ENDON "THROUGH THE MIRROR" (OFFICIAL VIDEO) - YouTube




3. Arca 「Arca」

Arca [帯解説・ボーナストラック1曲収録 / 国内盤] (XLCDJ834)

Arca こと Alejandro Ghersi はこれまで音の向こうに姿を隠したミステリアスな存在というイメージがありましたが、ここでの彼は奇抜なボンデージに身を包み、無軌道なエレクトロサウンドを従えて、自らという存在をこれでもかとばかりにアピールしています。単なる歌モノへの路線変更ではない、もっと心の内に滾るマグマのような感情を、あくまでもスムースに、静かに伝えるその様は、どうしても歌わずにはいられないというある種の業のようなものが感じ取られ、その切迫したムードに完全に虜にされてしまいました。

Arca - Reverie - YouTube




2. St. Vincent 「MASSEDUCTION」

MASSEDUCTION [CD] (8-PANEL POSTER)

奇矯なトリックスターがいよいよその本質をエクストリームに剥き出しにしてきた本作。強烈なフェティシズムを見せつけるヴィジュアル・アートワーク、激しさから優しさまでをダイナミックに行き来する楽曲群。それらはストレンジな原色の色味を強調しながらも、実は内に眠る愛憎混濁した歪な感情を表現した、極めて生々しくエモーショナルなもの。トレードマークのギターサウンドこそ後退したものの、そのぶんアクの強いエレクトロサウンドが前面に押し出され、以前とはまた別次元のバロック感へとシフト。結果的に更なる深みへと到達した問題作です。

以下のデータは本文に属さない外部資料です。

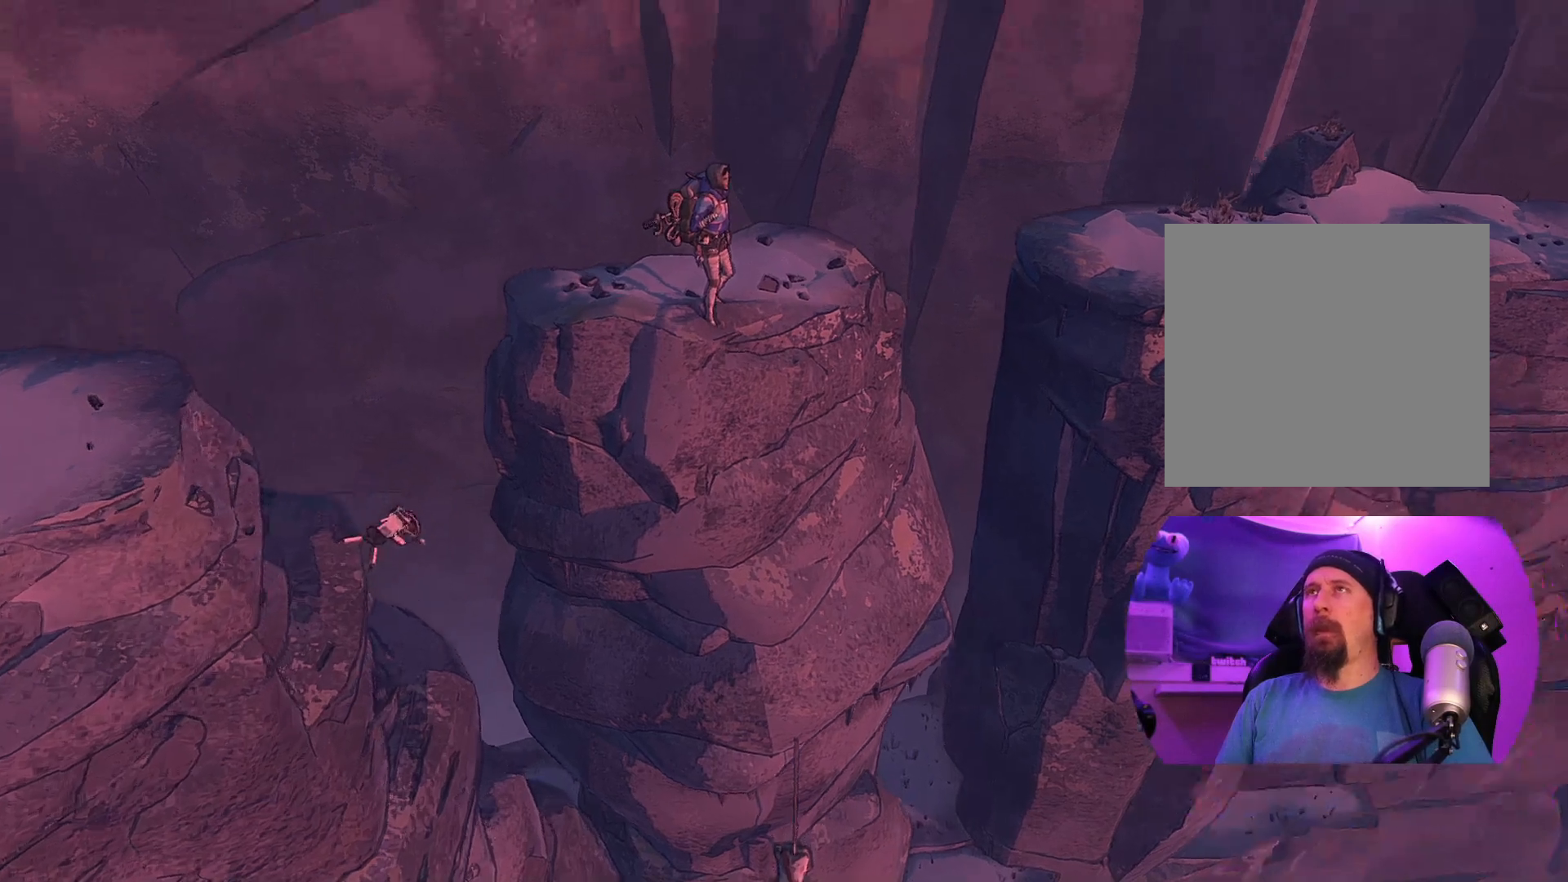
{"buttons": [], "left_stick": "center", "right_stick": "center", "events": []}
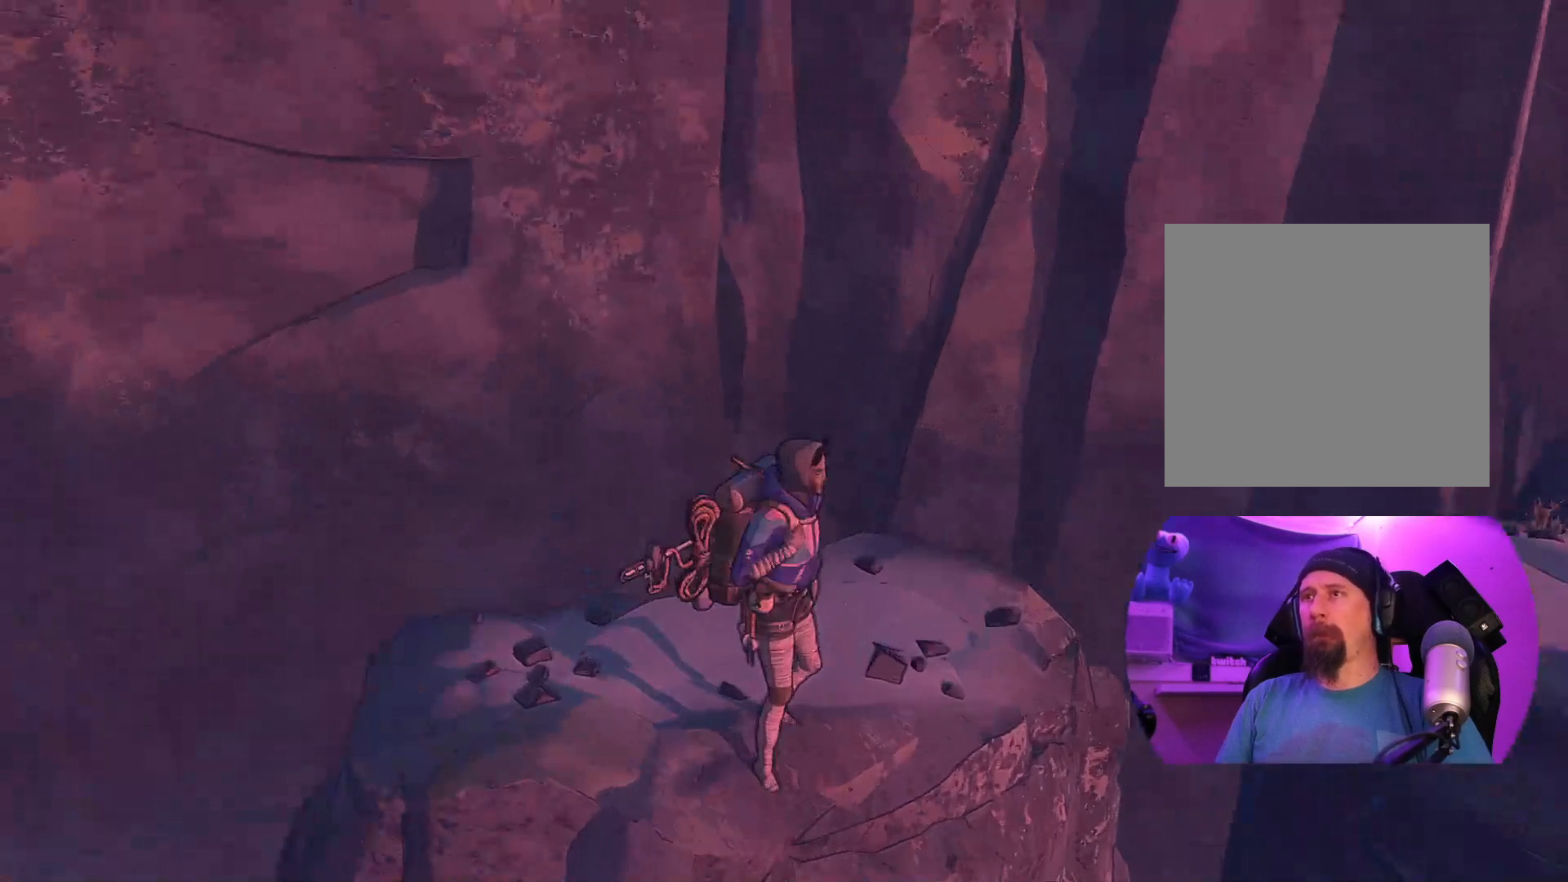
{"buttons": [], "left_stick": "down", "right_stick": "center", "events": [[150, "right_stick", "down-left"], [333, "right_stick", "center"], [450, "left_stick", "down"]]}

St. Vincent - "Los Ageless" (Official Video) - YouTube




1. PUNPEE 「MODERN TIMES」

MODERN TIMES

イントロから終幕までが一本のストーリーで繋がれたコンセプチュアルな内容は、彼がいかに一枚の「オリジナルアルバム」を作ることに意識的だったかが汲み取れるし、その流れの中で彼はポップな面もエモーショナルな面もふざけた面も、多様な要素を全て綺麗に詰め込んでる。ゲスト参加も在るべくして在るという感じで、こんなに様々なピースが綺麗に揃った作品というのはそうそうないでしょう。待望のファーストに相応しい、力は抜けてるけど聴き応え抜群の内容でした。すでにヒップホップシーンでは評価の確立されている存在ではありますが、フリースタイルダンジョンとは全く無関係の場所からアルバムをリリースしてオリコン TOP10 に食い込むというのは、ひょっとして本当に日本にもヒップホップの風が吹いてる?時代の変わり目?とか思わされますね。

MODERN TIMES by PUNPEE on Spotify




以上が今年のベスト記事となります。お付き合い頂いた方々に深い感謝を。